Il cazzomarro è un polpettone interamente composto quinto quarto di agnello o capretto, tipico dell’entroterra pugliese e della provincia di Matera. Formato esclusivamente dalla corata, è una delle ricette comparse in Dinner Club. Le signore di Puglia e Basilicata ne rivendicano l’origine e la paternità: ecco la sua storia.
Cazzumarru, cazzomarro, cazzmarr o, per i veraci locali, cazz’marr o ù marrett: differenti modi per intendere una stessa ricetta che al confine tra la Basilicata e la Puglia è una vera specialità locale, la cui paternità viene gelosamente rivendicata dalle anziane della zona.
Siamo in uno dei territori più caratteristici del Paese: compreso tra le Murge e la Lucania, dove tra bistecche di cavallo, friselle e peperoni cruschi si ritaglia il suo spazio una delle ricette maggiormente tradizionali e allo stesso tempo meno conosciute al grande pubblico: il cazzomarro, per l'appunto. Si tratta di un polpettone interamente composto di quinto quarto, di chiara ispirazione contadina, che solitamente viene consumato nei periodi di festa, a Natale o a Pasqua. A Gravina di Puglia, nello specifico, viene preparato il 29 settembre, in occasione delle celebrazioni patronali.

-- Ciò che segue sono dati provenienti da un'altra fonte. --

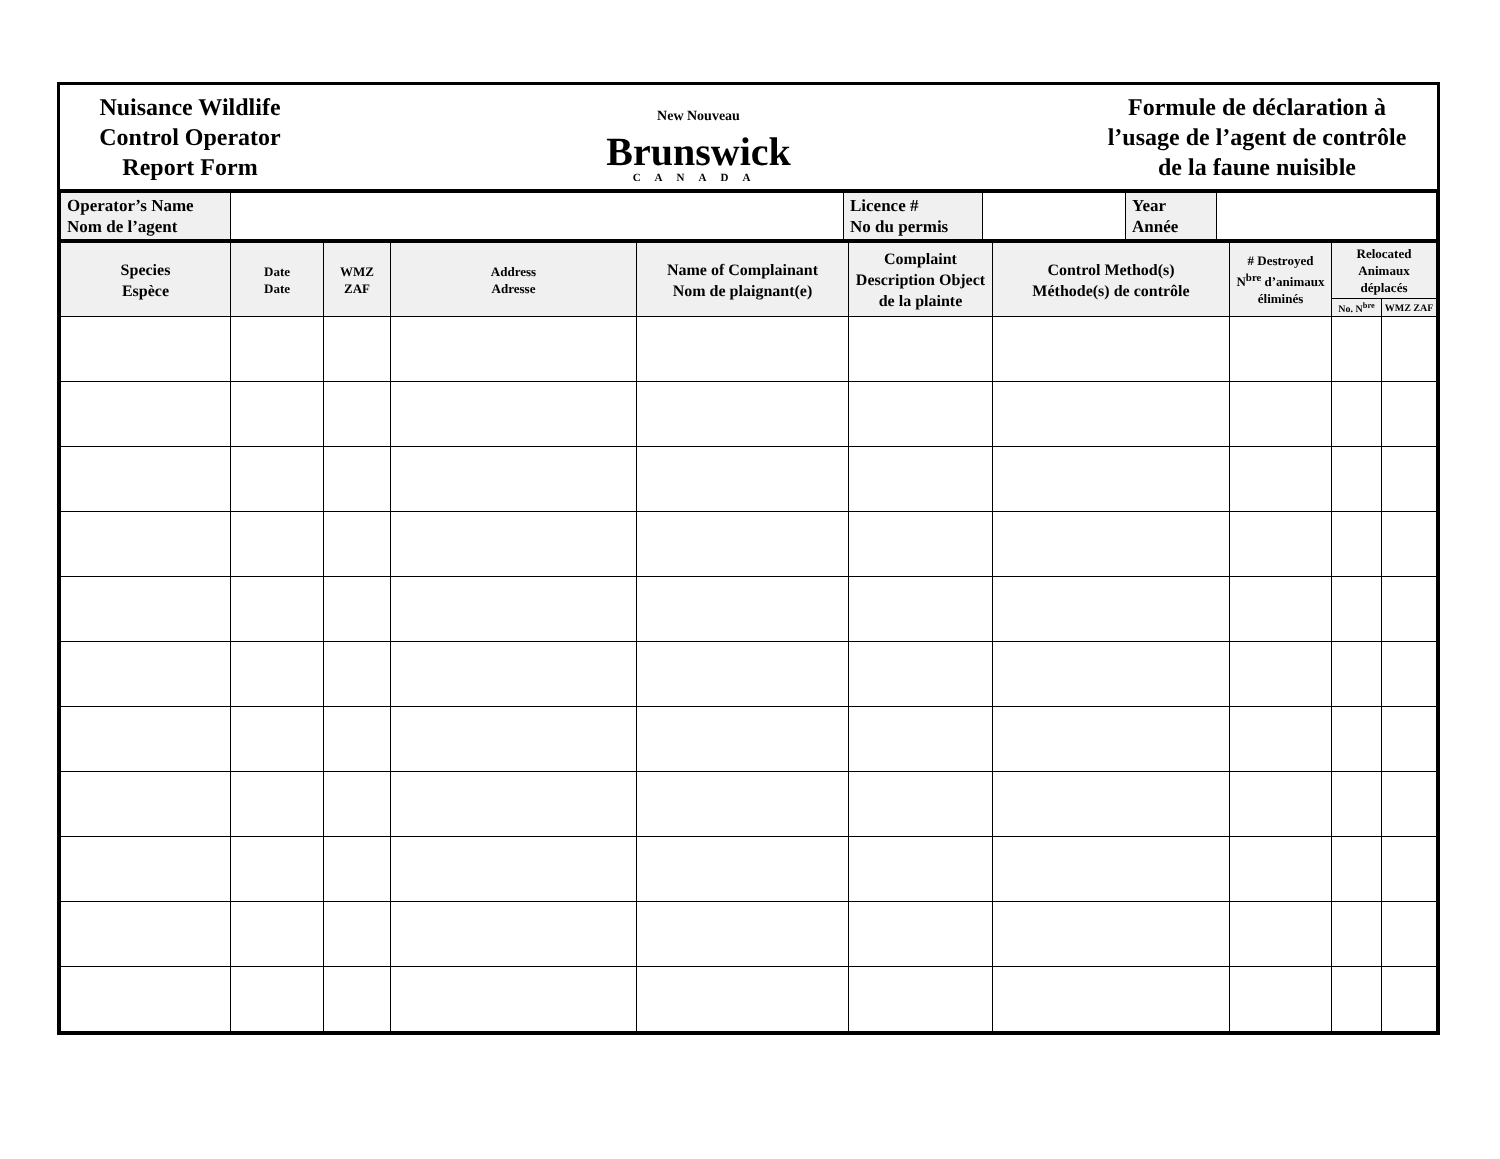Nuisance Wildlife
Control Operator
Report Form
New Nouveau
Brunswick CANADA
Formule de déclaration à
l’usage de l’agent de contrôle
de la faune nuisible
| Operator’s Name Nom de l’agent | | Licence # No du permis | | Year Année | |
| Species Espèce | Date Date | WMZ ZAF | Address Adresse | Name of Complainant Nom de plaignant(e) | Complaint Description Object de la plainte | Control Method(s) Méthode(s) de contrôle | # Destroyed N<sup>bre</sup> d’animaux éliminés | Relocated Animaux déplacés | |
| --- | --- | --- | --- | --- | --- | --- | --- | --- | --- |
| | | | | | | | | No. N<sup>bre</sup> | WMZ ZAF |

È una delle tante preparazioni tipiche regionali che sono comparse in Dinner Club, lo show su Prime Video in cui Carlo Cracco assieme a sei compagni di viaggio scandaglia l’Italia da Nord a Sud alla ricerca di piatti che più identificano il proprio territorio di appartenenza. E il marro è una ricetta che popola le tavole delle Murge e della Lucania, territori pronti a reclamarne l'origine.
Tipico, in particolare, di Matera e provincia, è un sostanzioso involtino di interiora di agnello (più raramente di capretto), avvolto dalle budella dello stesso animale e messo a cuocere sulla griglia o nel forno, prima di essere affettato. È stata la preparazione che Luciana Littizzetto, accompagnata da Cracco nel ristorante di Vitantonio Lombardo a Matera, ha scelto dal menu e che si è ritrovata, suo malgrado, ad assemblare nella cucina del ristorante. Un trionfo di quinto quarto, dal gusto spiccato, deciso e pieno, retaggio della tradizione pastorizia del luogo, non certo adatto per chi non apprezza la corata e gli scarti della lavorazione degli animali.

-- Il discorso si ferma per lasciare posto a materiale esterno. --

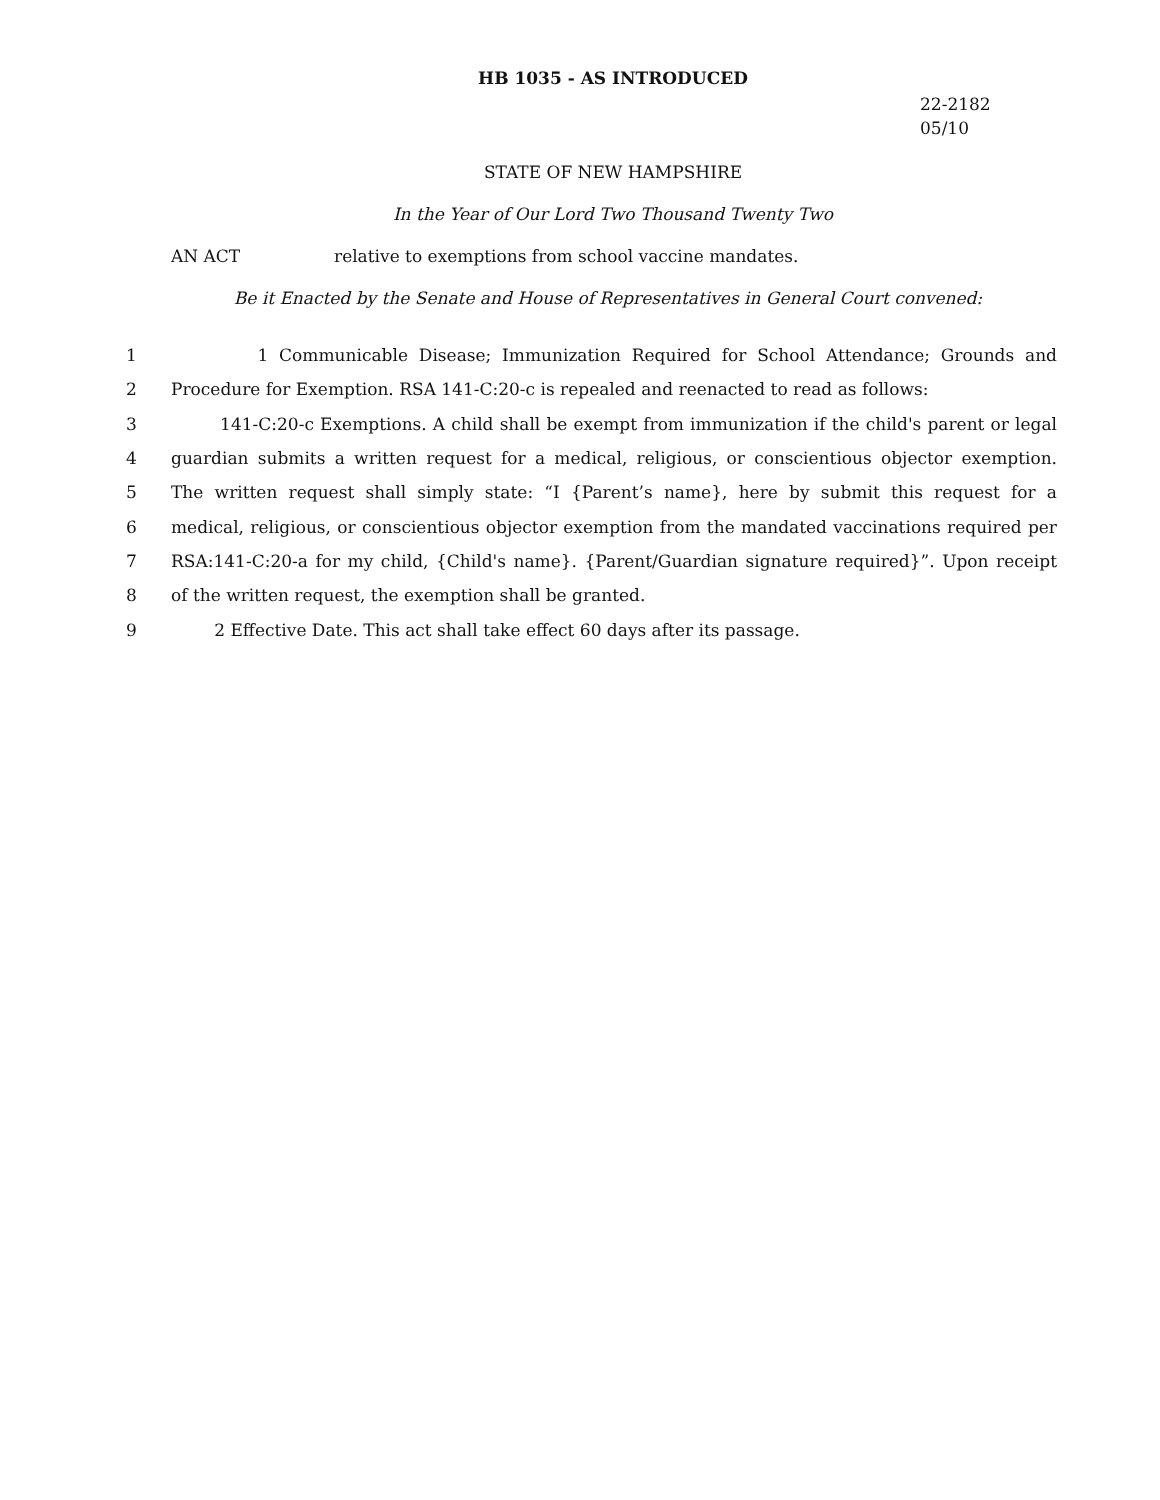HB 1035 - AS INTRODUCED
22-2182
05/10
STATE OF NEW HAMPSHIRE
In the Year of Our Lord Two Thousand Twenty Two
AN ACT relative to exemptions from school vaccine mandates.
Be it Enacted by the Senate and House of Representatives in General Court convened:
1 1 Communicable Disease; Immunization Required for School Attendance; Grounds and
2 Procedure for Exemption. RSA 141-C:20-c is repealed and reenacted to read as follows:
3 141-C:20-c Exemptions. A child shall be exempt from immunization if the child's parent or legal
4 guardian submits a written request for a medical, religious, or conscientious objector exemption.
5 The written request shall simply state: “I {Parent’s name}, here by submit this request for a
6 medical, religious, or conscientious objector exemption from the mandated vaccinations required per
7 RSA:141-C:20-a for my child, {Child's name}. {Parent/Guardian signature required}”. Upon receipt
8 of the written request, the exemption shall be granted.
9 2 Effective Date. This act shall take effect 60 days after its passage.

Se del maiale non si butta via niente, anche per l’agnello sarebbe un peccato gettare eventuali “avanzi”, e il cazzomarro ne è la testimonianza. Questa ricetta è orgogliosa ambasciatrice del tempo che fu, quando nelle famiglie locali (spesso povere) non si mangiavano solamente i tagli pregiati delle carni (che, anzi, erano una rarità), ma la corata ricopriva un solido ruolo nella dieta delle persone. “Tutte cose buonissime che la gente non è più abituata a mangiare: quando l'animale è buono, questa è la parte migliore”: Cracco docet, parlando delle interiora degli animali e del loro uso in cucina.
Cuore, polmone, intestino e fegato nello specifico le parti che sono state utilizzate per preparare il cazzomarro in Dinner Club, ma i macellai locali usano spesso anche animelle, milza e rognone finendo spesso con l’aromatizzare il tutto con prezzemolo, salvia, rosmarino e pecorino.
Una preparazione no waste che recupera tutto ciò che dell’animale è edibile, ma che (così come le altre a base di quinto quarto) con i tempi moderni e il cambiamento delle abitudini alimentari è stata progressivamente dimenticata dai più.
Quella del cazzomarro è una ricetta che risalirebbe, per vie più o meno traverse, alla cultura alimentare dell’Antica Grecia, che prevedeva un largo consumo di interiora arrosto. E proprio questi territori, facenti parte della Magna Grecia a seguito della colonizzazione attorno al VII secolo a.C., sono stati inevitabilmente “influenzati” dalle usanze gastronomiche provenienti dall’altra parte del Mediterraneo. Tanto da diventare poi parte integrante della cultura locale e contadina.
Nessun riferimento volgare nel nome certo caratteristico. I locali giurano infatti che derivi dal termine dialettale cazz o cazzare, vale a dire schiacciare. E infatti il cazzomarro non è altro che un sostanzioso agglomerato di interiora "cazzate". Una variante della ricetta la si trova a Foggia e provincia, dove risponde al nome di torcinello o gniummareddo. Invece di essere un polpettone si tratta però di un involtino di piccole dimensioni, solitamente di 5 centimetri, realizzato con le interiora per lo più di ovino, bovino o suino. A differenza del loro cugino “più grande”, però, ai turcineddi non viene aggiunta nessuna speziatura in fase di preparazione.